Three San Diego County cities are looking at consolidating their separate fire departments, a second step in trying to unify fire fighting and costs within this fire-prone county’s fractured network of more than 60 fire agencies, departments and districts.
 
City managers from El Cajon, La Mesa, Lemon Grove and Santee – four cities in East County with a total population of about 236,000 in 44 square miles – have been meeting to draw up plans and will be carrying those plans to their city councils in the next two weeks.

Santee probably won’t take part in the effort, a source close to the talks said.

“The real bang for the buck is to consolidate services using a joint powers authority where there’s more opportunity for cost savings while delivering the same level of services,” says El Cajon Fire Chief Michael Scott. “We’re going to the councils to see if they want to take the next step.”

Department demographics are giving them a big incentive, Scott notes. Consolidation would eliminate management and support jobs including redundant division, battalion and department chiefs.

“There’s a window of opportunity in the next 18 months when many of our management people become eligible for retirement, Scott says. “That’s one reason we’re pushing the plan now.”

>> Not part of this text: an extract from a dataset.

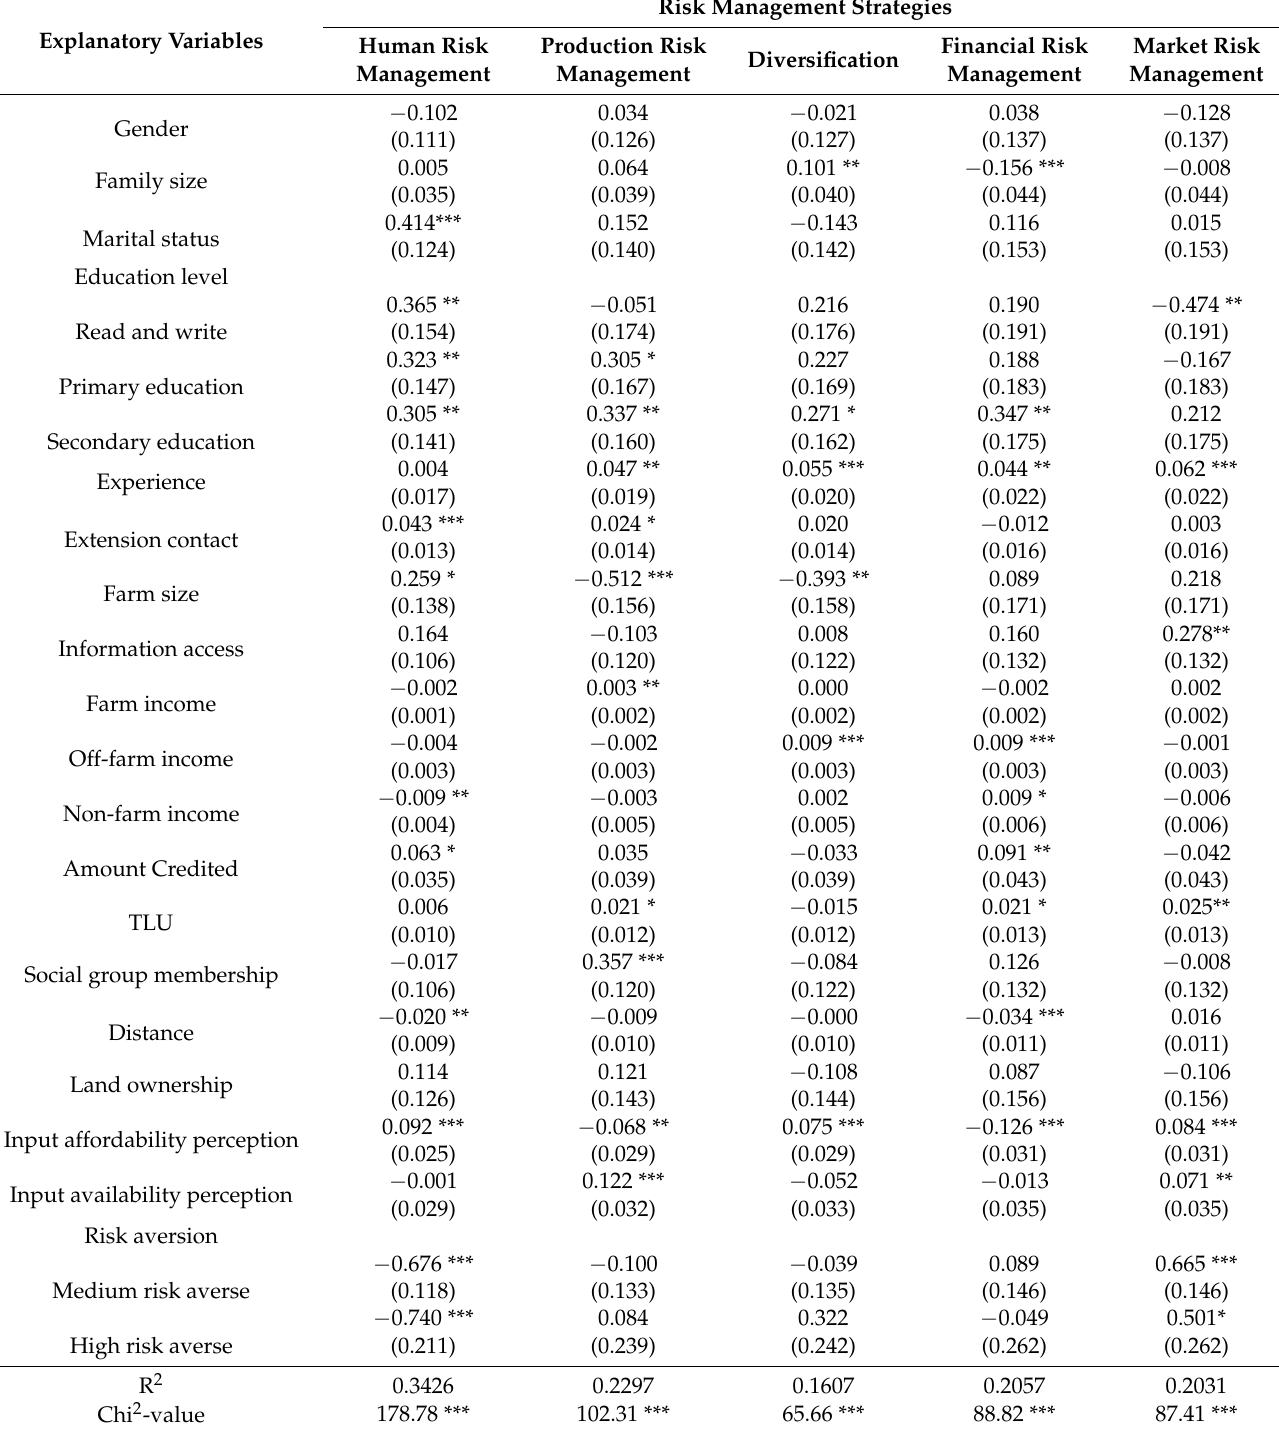
Table 4. SUR model result for predictors of input risk management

The cities already share training and communications facilities through the Heartland Joint Powers Authority. Now, according to La Mesa council member and retired firefighter Dave Allan, they may be ready to expand the existing cooperations to a consolidated fire department.

“You already get the nearest available fire engine to the fire, we’ve had that in place for a long time,” Allan said. “What we’re looking at is how do we expand this cooperation to share more resources and get some cost savings?

Many people believe San Diego County’s fire fighting is the most fractured of the heavily populated counties in California. Among 18 cities, large swaths of unincorporated areas in the east and north counties, two large military bases (USMC Camp Pendleton alone stands at 125,000 acres), fires are fought by dozens of agencies with separate budgets.

San Diego cities spent about $370 million last year on fire fighting – not including at least $60 million spent in unincorporated areas and on state and federal forces.

Cal Fire, for example, is responsible for 1.5 million acres of state land as well as contracts with cities, according to Cal Fire Unit Chief Howard Windsor. The county is also home to 27 volunteer fire departments.

The county government just returned to the fire fighting business in 2008 after the Cedar fires disaster.

Since the county has no regional fire authority, Cal Fire was the lead agency on the fire. Many believe that Cal Fire policy that prohibits airborne fire-fighting at night proved disastrous for the county.

After the Cedar Fires, county supervisors allowed $15.5 million to begin building a county fire authority by merging 12 rural fire agencies and another $3 million to lease fire-fighting planes.

Discussions among East County cities are the second step in the county plan.

In June 2008, seven fire agencies in the county rural area began the process of unifying their efforts, tying together 50 fire stations from seven agencies in East County into the San Diego County Fire Authority. San

Miguel Fire Chief August Ghio says the recent fire services consolidation does more than “make the map look better by cutting the number of agencies from 65 to 56.

“Not only is the map looking better but the level of coordination and communication to fight fires is so much better,” Ghio says.

Lakeside Fire Protection District Chief Mark Baker says his district is “unofficially very interested” in extending and cementing cooperation with other agencies.

“The economy of scale gives everyone advantages,” Baker says. “A regional organization usually has redundancies so when we have a flat tire we can still deliver services and we can get rid of duplications that use resources inefficiently.

But supporters of local control have to be able to see that there will be gains for sharing, he says.

“It’s not necessarily cheaper, but it can be more efficient to merge departments,” Baker says. “Right now, our training chief also does emergency medical services and our battalion chief also does training and facilities. The fewer hats you wear, the more you can specialize – if the organization is large enough to support it.”